* Activity *
The answer must consist of each line below that contains the word "Logic", copied in full.

**** Given entries

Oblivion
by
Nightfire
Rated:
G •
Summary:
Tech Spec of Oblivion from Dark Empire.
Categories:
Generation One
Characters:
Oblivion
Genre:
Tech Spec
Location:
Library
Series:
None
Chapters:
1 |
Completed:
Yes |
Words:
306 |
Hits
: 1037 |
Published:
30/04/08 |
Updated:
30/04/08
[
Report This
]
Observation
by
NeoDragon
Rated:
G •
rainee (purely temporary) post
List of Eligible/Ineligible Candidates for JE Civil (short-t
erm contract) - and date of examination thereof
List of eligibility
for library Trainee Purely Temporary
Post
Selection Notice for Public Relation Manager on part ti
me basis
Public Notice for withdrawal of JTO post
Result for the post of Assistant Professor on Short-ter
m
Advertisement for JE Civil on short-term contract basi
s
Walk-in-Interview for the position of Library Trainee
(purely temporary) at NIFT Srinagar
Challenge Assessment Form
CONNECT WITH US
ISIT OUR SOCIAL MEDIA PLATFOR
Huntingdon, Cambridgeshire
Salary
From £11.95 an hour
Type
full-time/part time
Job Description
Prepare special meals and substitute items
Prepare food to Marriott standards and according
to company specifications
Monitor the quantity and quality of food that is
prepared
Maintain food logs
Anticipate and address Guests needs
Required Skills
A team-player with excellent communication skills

********
**** Given entries

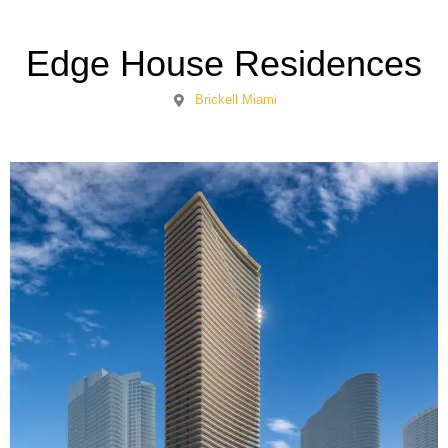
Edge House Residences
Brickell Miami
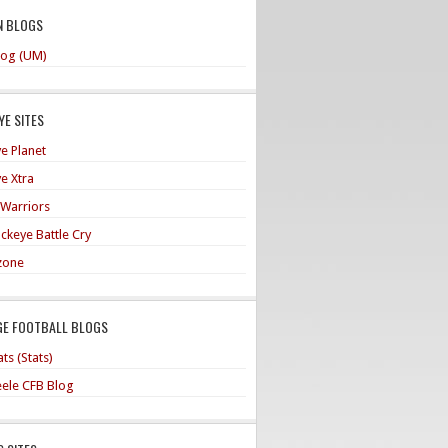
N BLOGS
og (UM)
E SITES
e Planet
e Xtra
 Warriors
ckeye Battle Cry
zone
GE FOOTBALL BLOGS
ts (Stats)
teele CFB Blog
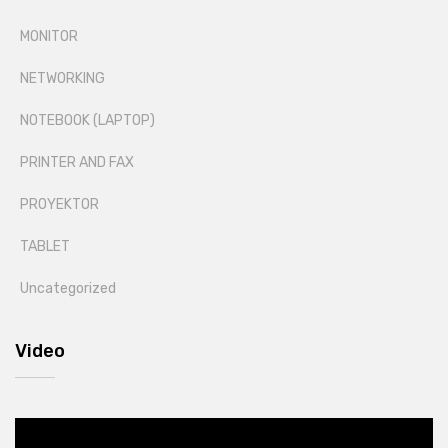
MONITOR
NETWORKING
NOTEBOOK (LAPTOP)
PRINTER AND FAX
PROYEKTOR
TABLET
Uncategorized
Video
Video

********
**** Given entries

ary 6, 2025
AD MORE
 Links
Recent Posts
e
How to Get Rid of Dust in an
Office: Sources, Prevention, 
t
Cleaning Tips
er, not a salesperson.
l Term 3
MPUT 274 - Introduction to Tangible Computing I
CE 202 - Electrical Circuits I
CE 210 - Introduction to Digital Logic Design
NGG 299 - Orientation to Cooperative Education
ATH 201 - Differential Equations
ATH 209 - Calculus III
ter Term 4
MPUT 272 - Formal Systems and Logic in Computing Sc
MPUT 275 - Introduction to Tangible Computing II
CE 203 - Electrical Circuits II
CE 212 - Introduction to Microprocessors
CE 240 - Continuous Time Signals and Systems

********

* Expected output *
CE 210 - Introduction to Digital Logic Design
MPUT 272 - Formal Systems and Logic in Computing Sc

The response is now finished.